Créer une direction de la data ne résoudra donc pas toute cette problématique de l’appropriation ?
Quelques années auparavant, il était à la mode de créer des directions du digital. Le point de départ d’une transformation data ne passe pas nécessairement, et de la même façon, par la création d’une direction de la data. Il est plus important d’inculquer une culture de la data à tous les étages et de suivre une approche data first.
Créer une direction à part ne contribuera pas à une amélioration spontanée. Il est plus critique de mettre en place un guichet unique en matière de technologies et de prioriser. Parallèlement, le réflexe data doit s’installer dans tous les esprits.
La gouvernance de la donnée, c’est aussi en assurer la protection. La prise de conscience cyber est-elle enfin là ?
Les comités de direction sont à présent bien sensibilisés aux risques cyber, tout comme à la nécessité de se conformer au RGPD. On peut juste regretter, malheureusement, la rapidité avec laquelle ce sujet de la cybersécurité peut être oublié lorsque d’autres priorités surgissent. C’est alors au DSI de jouer son rôle d’aiguillon et de rappeler l’enjeu de la cybersécurité.
Néanmoins, et parce que les témoignages de victimes ne manquent pas, les Comex sont alertés. Dans les métiers, il en va différemment. Là aussi, la DSI doit agir sur la sensibilisation et sur les bonnes pratiques permettant de protéger les assets de l’entreprise, dont en particulier la data.

• TÂCHE À RÉALISER: D'après le texte fourni, à qui revient-il de rappeler l'enjeu de la cybersécurité lorsque d'autres priorités surgissent ?

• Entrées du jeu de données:
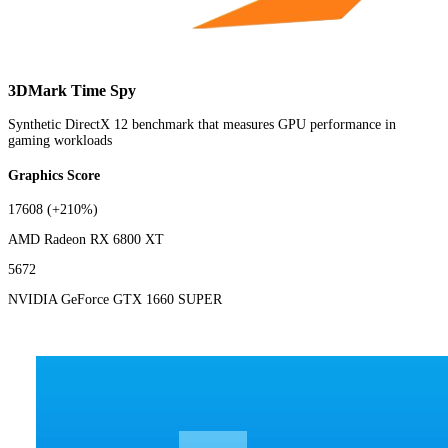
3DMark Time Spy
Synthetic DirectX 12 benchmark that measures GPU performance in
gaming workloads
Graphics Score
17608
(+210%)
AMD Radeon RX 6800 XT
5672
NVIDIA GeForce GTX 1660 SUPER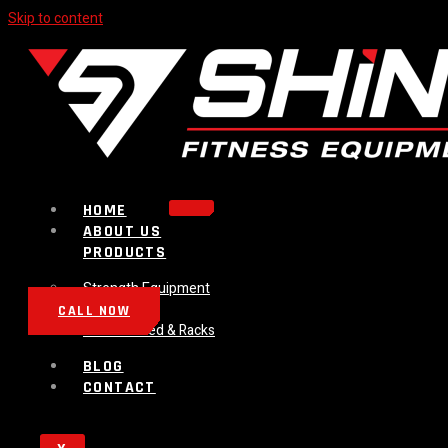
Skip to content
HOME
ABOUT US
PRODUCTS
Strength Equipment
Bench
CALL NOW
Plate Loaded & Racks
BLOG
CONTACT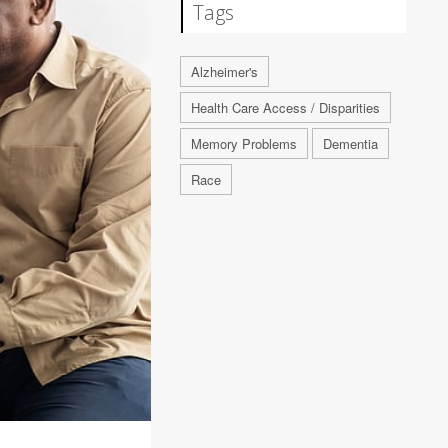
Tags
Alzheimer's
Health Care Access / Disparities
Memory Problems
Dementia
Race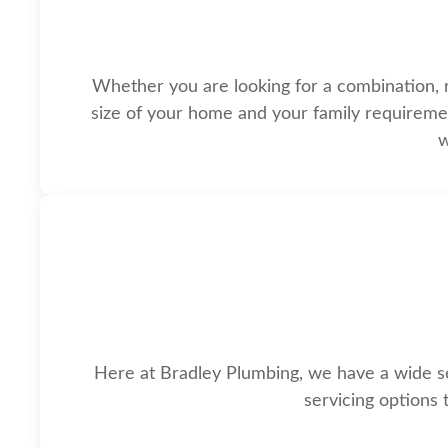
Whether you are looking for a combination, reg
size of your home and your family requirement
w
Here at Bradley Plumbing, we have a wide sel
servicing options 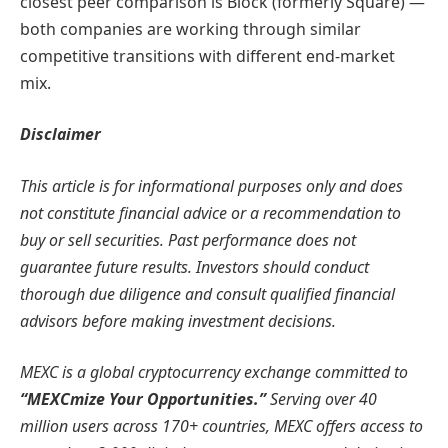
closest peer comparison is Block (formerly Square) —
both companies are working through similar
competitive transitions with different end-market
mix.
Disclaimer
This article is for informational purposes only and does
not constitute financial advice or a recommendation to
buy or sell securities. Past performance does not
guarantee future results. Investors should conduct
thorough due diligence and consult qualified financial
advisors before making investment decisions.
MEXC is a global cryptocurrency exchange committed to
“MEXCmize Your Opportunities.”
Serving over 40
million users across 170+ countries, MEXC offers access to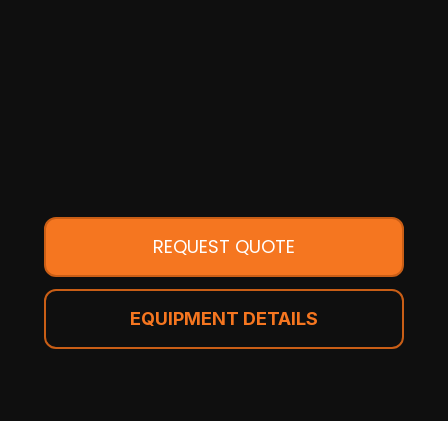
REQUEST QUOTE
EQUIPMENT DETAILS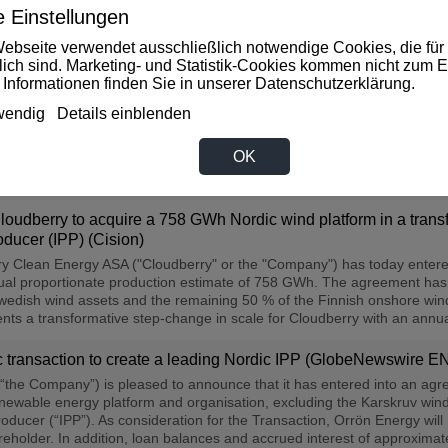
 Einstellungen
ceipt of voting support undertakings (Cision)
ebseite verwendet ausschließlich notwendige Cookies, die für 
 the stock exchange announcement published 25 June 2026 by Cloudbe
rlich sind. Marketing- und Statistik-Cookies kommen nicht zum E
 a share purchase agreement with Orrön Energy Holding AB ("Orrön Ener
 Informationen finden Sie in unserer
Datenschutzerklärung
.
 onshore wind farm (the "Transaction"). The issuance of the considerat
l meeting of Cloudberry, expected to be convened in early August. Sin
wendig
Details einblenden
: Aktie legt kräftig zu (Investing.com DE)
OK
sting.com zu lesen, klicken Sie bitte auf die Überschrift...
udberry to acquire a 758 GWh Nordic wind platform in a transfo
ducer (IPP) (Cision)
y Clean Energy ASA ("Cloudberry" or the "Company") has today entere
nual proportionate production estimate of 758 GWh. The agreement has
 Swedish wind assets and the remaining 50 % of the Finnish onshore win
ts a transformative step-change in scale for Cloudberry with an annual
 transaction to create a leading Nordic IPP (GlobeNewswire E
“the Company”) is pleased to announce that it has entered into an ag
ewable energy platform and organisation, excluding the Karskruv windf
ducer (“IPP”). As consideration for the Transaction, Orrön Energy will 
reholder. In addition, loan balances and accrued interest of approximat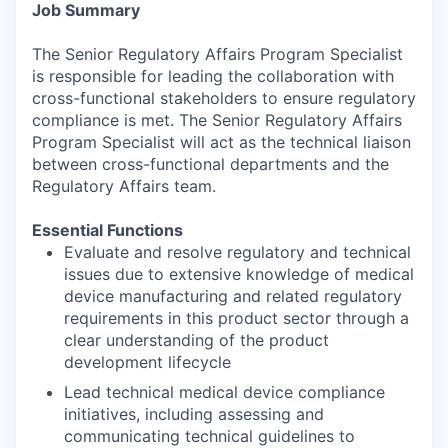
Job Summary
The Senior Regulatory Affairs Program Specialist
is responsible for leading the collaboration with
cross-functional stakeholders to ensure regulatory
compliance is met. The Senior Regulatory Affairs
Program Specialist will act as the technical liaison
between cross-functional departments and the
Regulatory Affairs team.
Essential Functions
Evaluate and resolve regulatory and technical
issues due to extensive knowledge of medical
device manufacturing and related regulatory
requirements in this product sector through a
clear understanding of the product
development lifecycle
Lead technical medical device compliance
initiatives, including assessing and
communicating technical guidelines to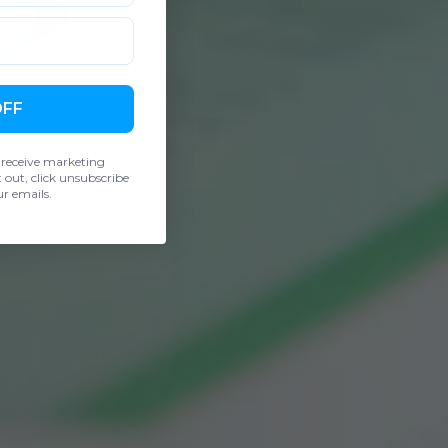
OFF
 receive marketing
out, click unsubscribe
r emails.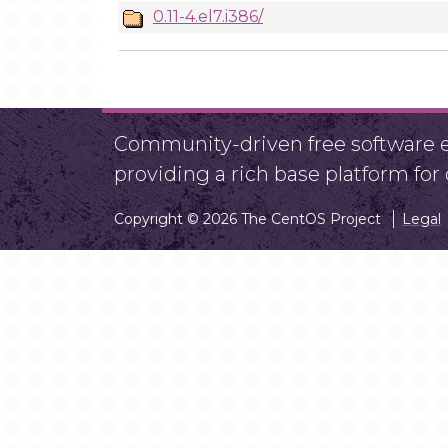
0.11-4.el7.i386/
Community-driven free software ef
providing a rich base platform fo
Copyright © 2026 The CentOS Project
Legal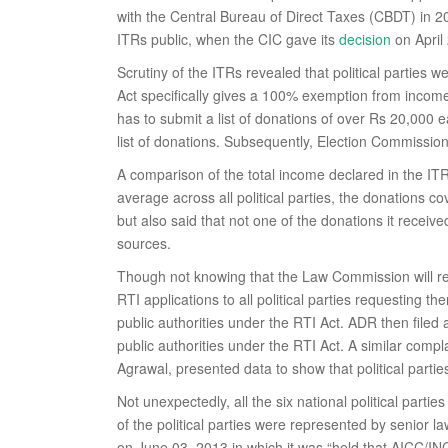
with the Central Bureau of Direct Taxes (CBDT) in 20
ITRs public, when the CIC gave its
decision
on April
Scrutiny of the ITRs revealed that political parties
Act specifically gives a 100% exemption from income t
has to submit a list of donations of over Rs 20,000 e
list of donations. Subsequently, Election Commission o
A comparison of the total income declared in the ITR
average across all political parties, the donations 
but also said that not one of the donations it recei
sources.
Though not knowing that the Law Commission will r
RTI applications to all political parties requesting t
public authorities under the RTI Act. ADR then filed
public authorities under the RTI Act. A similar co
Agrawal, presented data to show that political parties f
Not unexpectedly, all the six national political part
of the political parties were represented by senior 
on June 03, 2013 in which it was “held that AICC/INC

---

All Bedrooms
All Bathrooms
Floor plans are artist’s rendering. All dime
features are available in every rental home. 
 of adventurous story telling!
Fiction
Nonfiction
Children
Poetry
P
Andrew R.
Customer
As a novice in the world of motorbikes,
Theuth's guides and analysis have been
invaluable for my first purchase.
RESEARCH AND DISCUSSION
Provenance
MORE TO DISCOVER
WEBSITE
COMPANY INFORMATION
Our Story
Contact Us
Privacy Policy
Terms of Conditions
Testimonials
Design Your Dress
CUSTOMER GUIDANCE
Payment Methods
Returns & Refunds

• ESPACE DE RÉPONSE: Au DSI.